The feeling of elation is vital to continue to believe in through the tough times – which it is when it is the most difficult to believe you will be there again. It is these times that make the passion so real, so heart felt and so memorable. And I also think that by overcoming difficult times, you learn a lot about yourself as a person. It reveals how important not only eventual success is to you but also how important the lesson of not succeeding and then fighting for it is. When you don’t fold in and take a step back, but instead go back with more desire and resolve and eventually succeed, it is a great learning experience.
At the roll down ceremony for Kona, Meg’s was happy to go again and my dad was all in, but I felt I was 50/50 whether I was going to take my spot…. When I arrived Josh Henry (who had come 6th in our AG) told me there were 5 spots. For me this was my decision made, as Josh and his family were desperate to go to Kona and it was the goal he had when he came to me to be coached last year. So I decided to roll my spot down to Josh, which was made even sweeter when his twin sister Sophie also qualified!

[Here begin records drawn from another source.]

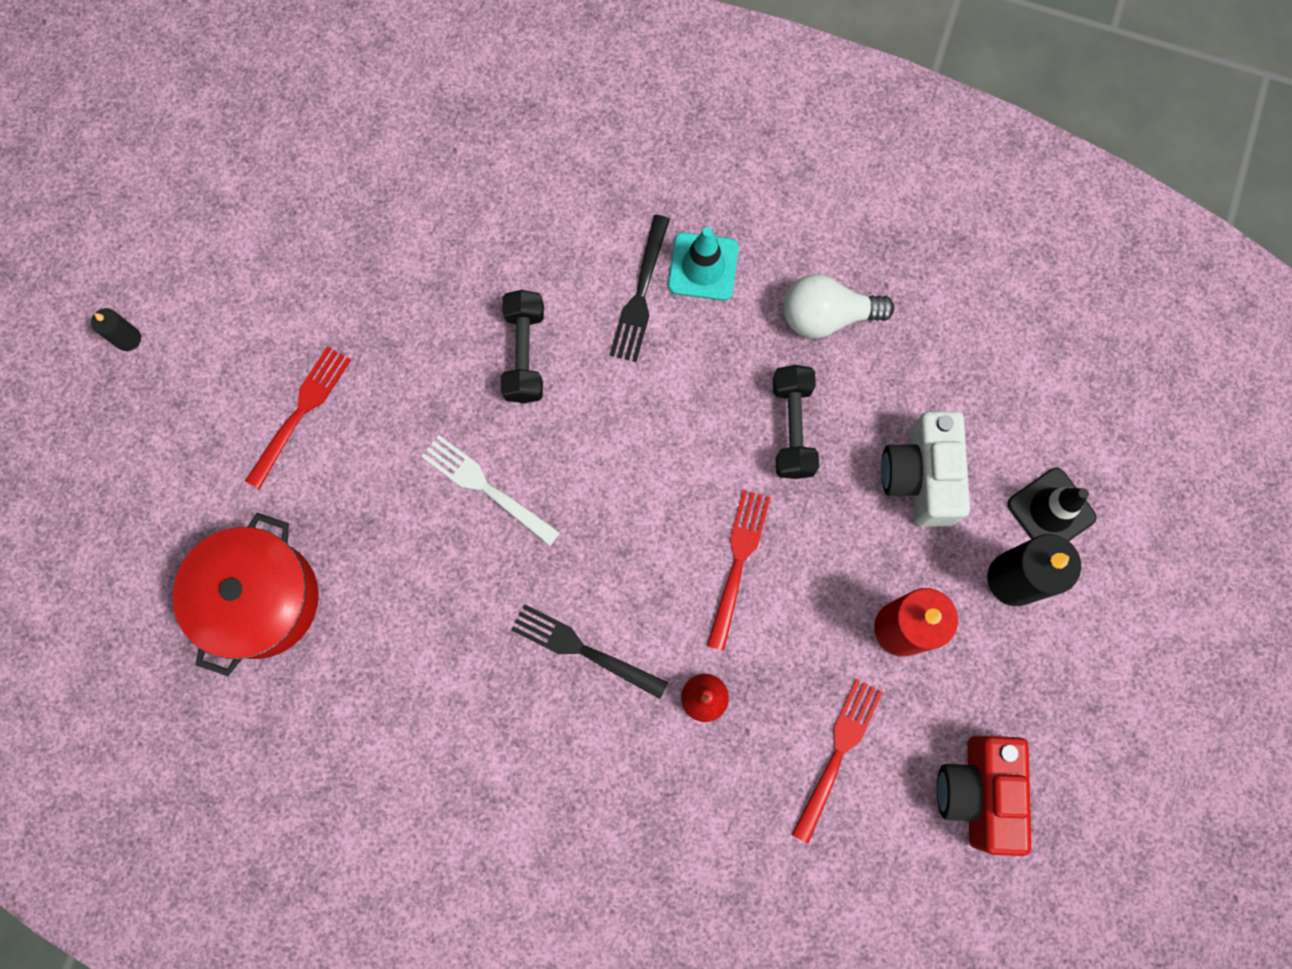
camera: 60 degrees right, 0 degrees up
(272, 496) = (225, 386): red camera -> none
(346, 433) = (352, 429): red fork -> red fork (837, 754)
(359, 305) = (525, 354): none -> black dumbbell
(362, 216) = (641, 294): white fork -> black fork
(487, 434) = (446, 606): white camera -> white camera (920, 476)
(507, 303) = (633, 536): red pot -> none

To see how happy he was with his ticket to the big island was pretty special!
A huge thank you to my wife, Megan who is an amazing support for me and for our daughter Ava. Also my parents who are at each and every big race I do which means a lot to me! All the AP10 team as I mentioned are an awesome bunch that I love spending so much time with and motivate me and each other to be better! Also a huge thank you to my sponsors & supporters; TORQ Nutrition, Xterra Wetsuits, Titan Performance Group, Caden wheels, Skin Strong Australia, Simple Cycles & Cobb Saddles for all they do for me!
I am now back into training properly and have never been more excited about the process of daily training, as I have identified some key areas where I can improve and get quicker. The next race for me is the Vitoria Half Ironman in July while I am in Spain working and then the quest continues to post a sub 9hour time for an Ironman hopefully later this year!